(Transcribed page contents)
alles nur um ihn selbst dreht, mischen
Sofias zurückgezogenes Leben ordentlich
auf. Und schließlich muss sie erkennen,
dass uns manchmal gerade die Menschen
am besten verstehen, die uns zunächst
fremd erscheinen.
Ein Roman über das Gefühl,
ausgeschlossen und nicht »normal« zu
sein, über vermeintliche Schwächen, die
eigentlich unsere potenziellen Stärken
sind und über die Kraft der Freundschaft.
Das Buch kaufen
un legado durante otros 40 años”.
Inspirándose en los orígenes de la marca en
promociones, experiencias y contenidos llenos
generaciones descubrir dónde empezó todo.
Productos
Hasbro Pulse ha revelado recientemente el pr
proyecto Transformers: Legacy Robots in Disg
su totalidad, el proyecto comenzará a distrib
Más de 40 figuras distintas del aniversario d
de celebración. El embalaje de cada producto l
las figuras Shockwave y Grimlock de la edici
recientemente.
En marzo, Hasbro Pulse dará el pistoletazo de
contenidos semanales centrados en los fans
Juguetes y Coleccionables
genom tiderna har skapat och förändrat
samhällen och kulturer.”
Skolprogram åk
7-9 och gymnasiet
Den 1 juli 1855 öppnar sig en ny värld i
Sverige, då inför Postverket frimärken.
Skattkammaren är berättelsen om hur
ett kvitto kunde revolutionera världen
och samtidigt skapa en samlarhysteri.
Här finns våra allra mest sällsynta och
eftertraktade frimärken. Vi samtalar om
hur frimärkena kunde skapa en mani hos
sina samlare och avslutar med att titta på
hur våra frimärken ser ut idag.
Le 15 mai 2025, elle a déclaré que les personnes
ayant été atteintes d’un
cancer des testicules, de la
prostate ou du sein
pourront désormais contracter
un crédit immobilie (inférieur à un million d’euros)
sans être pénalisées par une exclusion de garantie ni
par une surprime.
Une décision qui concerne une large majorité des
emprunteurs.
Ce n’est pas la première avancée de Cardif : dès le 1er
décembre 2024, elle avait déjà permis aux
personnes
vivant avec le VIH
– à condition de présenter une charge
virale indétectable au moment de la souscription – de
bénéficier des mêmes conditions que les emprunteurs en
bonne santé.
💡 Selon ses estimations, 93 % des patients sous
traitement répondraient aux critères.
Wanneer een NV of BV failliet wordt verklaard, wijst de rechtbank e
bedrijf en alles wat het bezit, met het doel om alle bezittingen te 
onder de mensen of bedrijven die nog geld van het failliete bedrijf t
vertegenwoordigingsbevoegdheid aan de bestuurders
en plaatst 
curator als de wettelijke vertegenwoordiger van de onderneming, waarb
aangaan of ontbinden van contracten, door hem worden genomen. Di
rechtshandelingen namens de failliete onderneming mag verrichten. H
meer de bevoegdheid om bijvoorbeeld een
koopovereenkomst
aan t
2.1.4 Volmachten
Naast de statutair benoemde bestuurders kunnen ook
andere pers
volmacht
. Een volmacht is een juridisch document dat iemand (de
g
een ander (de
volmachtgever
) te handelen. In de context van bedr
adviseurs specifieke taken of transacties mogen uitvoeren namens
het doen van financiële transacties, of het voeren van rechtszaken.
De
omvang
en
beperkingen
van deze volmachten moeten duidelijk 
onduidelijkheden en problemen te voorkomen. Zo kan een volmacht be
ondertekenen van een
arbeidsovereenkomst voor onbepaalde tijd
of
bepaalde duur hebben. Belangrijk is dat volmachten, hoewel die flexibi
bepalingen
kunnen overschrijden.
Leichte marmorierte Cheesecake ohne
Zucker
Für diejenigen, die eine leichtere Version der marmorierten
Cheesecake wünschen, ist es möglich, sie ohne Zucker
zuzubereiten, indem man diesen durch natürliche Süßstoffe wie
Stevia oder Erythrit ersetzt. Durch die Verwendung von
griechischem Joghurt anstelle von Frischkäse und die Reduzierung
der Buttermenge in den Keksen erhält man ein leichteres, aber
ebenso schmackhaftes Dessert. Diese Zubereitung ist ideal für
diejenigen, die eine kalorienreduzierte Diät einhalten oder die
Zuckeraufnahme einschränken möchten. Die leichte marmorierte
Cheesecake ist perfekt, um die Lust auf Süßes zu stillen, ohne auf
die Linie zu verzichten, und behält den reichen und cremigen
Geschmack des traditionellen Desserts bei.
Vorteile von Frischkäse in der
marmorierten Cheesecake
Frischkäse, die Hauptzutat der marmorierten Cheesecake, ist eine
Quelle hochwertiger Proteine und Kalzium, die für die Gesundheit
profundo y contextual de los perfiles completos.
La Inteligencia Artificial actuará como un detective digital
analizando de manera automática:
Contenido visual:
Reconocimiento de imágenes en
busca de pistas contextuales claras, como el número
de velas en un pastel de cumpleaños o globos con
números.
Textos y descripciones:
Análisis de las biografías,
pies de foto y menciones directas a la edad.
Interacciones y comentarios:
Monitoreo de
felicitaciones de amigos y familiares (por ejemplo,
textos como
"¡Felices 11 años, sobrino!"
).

§ Instructions to follow:
Write the records above out again precisely.

§ Result of this task:
alles nur um ihn selbst dreht, mischen
Sofias zurückgezogenes Leben ordentlich
auf. Und schließlich muss sie erkennen,
dass uns manchmal gerade die Menschen
am besten verstehen, die uns zunächst
fremd erscheinen.
Ein Roman über das Gefühl,
ausgeschlossen und nicht »normal« zu
sein, über vermeintliche Schwächen, die
eigentlich unsere potenziellen Stärken
sind und über die Kraft der Freundschaft.
Das Buch kaufen
un legado durante otros 40 años”.
Inspirándose en los orígenes de la marca en
promociones, experiencias y contenidos llenos
generaciones descubrir dónde empezó todo.
Productos
Hasbro Pulse ha revelado recientemente el pr
proyecto Transformers: Legacy Robots in Disg
su totalidad, el proyecto comenzará a distrib
Más de 40 figuras distintas del aniversario d
de celebración. El embalaje de cada producto l
las figuras Shockwave y Grimlock de la edici
recientemente.
En marzo, Hasbro Pulse dará el pistoletazo de
contenidos semanales centrados en los fans
Juguetes y Coleccionables
genom tiderna har skapat och förändrat
samhällen och kulturer.”
Skolprogram åk
7-9 och gymnasiet
Den 1 juli 1855 öppnar sig en ny värld i
Sverige, då inför Postverket frimärken.
Skattkammaren är berättelsen om hur
ett kvitto kunde revolutionera världen
och samtidigt skapa en samlarhysteri.
Här finns våra allra mest sällsynta och
eftertraktade frimärken. Vi samtalar om
hur frimärkena kunde skapa en mani hos
sina samlare och avslutar med att titta på
hur våra frimärken ser ut idag.
Le 15 mai 2025, elle a déclaré que les personnes
ayant été atteintes d’un
cancer des testicules, de la
prostate ou du sein
pourront désormais contracter
un crédit immobilie (inférieur à un million d’euros)
sans être pénalisées par une exclusion de garantie ni
par une surprime.
Une décision qui concerne une large majorité des
emprunteurs.
Ce n’est pas la première avancée de Cardif : dès le 1er
décembre 2024, elle avait déjà permis aux
personnes
vivant avec le VIH
– à condition de présenter une charge
virale indétectable au moment de la souscription – de
bénéficier des mêmes conditions que les emprunteurs en
bonne santé.
💡 Selon ses estimations, 93 % des patients sous
traitement répondraient aux critères.
Wanneer een NV of BV failliet wordt verklaard, wijst de rechtbank e
bedrijf en alles wat het bezit, met het doel om alle bezittingen te 
onder de mensen of bedrijven die nog geld van het failliete bedrijf t
vertegenwoordigingsbevoegdheid aan de bestuurders
en plaatst 
curator als de wettelijke vertegenwoordiger van de onderneming, waarb
aangaan of ontbinden van contracten, door hem worden genomen. Di
rechtshandelingen namens de failliete onderneming mag verrichten. H
meer de bevoegdheid om bijvoorbeeld een
koopovereenkomst
aan t
2.1.4 Volmachten
Naast de statutair benoemde bestuurders kunnen ook
andere pers
volmacht
. Een volmacht is een juridisch document dat iemand (de
g
een ander (de
volmachtgever
) te handelen. In de context van bedr
adviseurs specifieke taken of transacties mogen uitvoeren namens
het doen van financiële transacties, of het voeren van rechtszaken.
De
omvang
en
beperkingen
van deze volmachten moeten duidelijk 
onduidelijkheden en problemen te voorkomen. Zo kan een volmacht be
ondertekenen van een
arbeidsovereenkomst voor onbepaalde tijd
of
bepaalde duur hebben. Belangrijk is dat volmachten, hoewel die flexibi
bepalingen
kunnen overschrijden.
Leichte marmorierte Cheesecake ohne
Zucker
Für diejenigen, die eine leichtere Version der marmorierten
Cheesecake wünschen, ist es möglich, sie ohne Zucker
zuzubereiten, indem man diesen durch natürliche Süßstoffe wie
Stevia oder Erythrit ersetzt. Durch die Verwendung von
griechischem Joghurt anstelle von Frischkäse und die Reduzierung
der Buttermenge in den Keksen erhält man ein leichteres, aber
ebenso schmackhaftes Dessert. Diese Zubereitung ist ideal für
diejenigen, die eine kalorienreduzierte Diät einhalten oder die
Zuckeraufnahme einschränken möchten. Die leichte marmorierte
Cheesecake ist perfekt, um die Lust auf Süßes zu stillen, ohne auf
die Linie zu verzichten, und behält den reichen und cremigen
Geschmack des traditionellen Desserts bei.
Vorteile von Frischkäse in der
marmorierten Cheesecake
Frischkäse, die Hauptzutat der marmorierten Cheesecake, ist eine
Quelle hochwertiger Proteine und Kalzium, die für die Gesundheit
profundo y contextual de los perfiles completos.
La Inteligencia Artificial actuará como un detective digital
analizando de manera automática:
Contenido visual:
Reconocimiento de imágenes en
busca de pistas contextuales claras, como el número
de velas en un pastel de cumpleaños o globos con
números.
Textos y descripciones:
Análisis de las biografías,
pies de foto y menciones directas a la edad.
Interacciones y comentarios:
Monitoreo de
felicitaciones de amigos y familiares (por ejemplo,
textos como
"¡Felices 11 años, sobrino!"
).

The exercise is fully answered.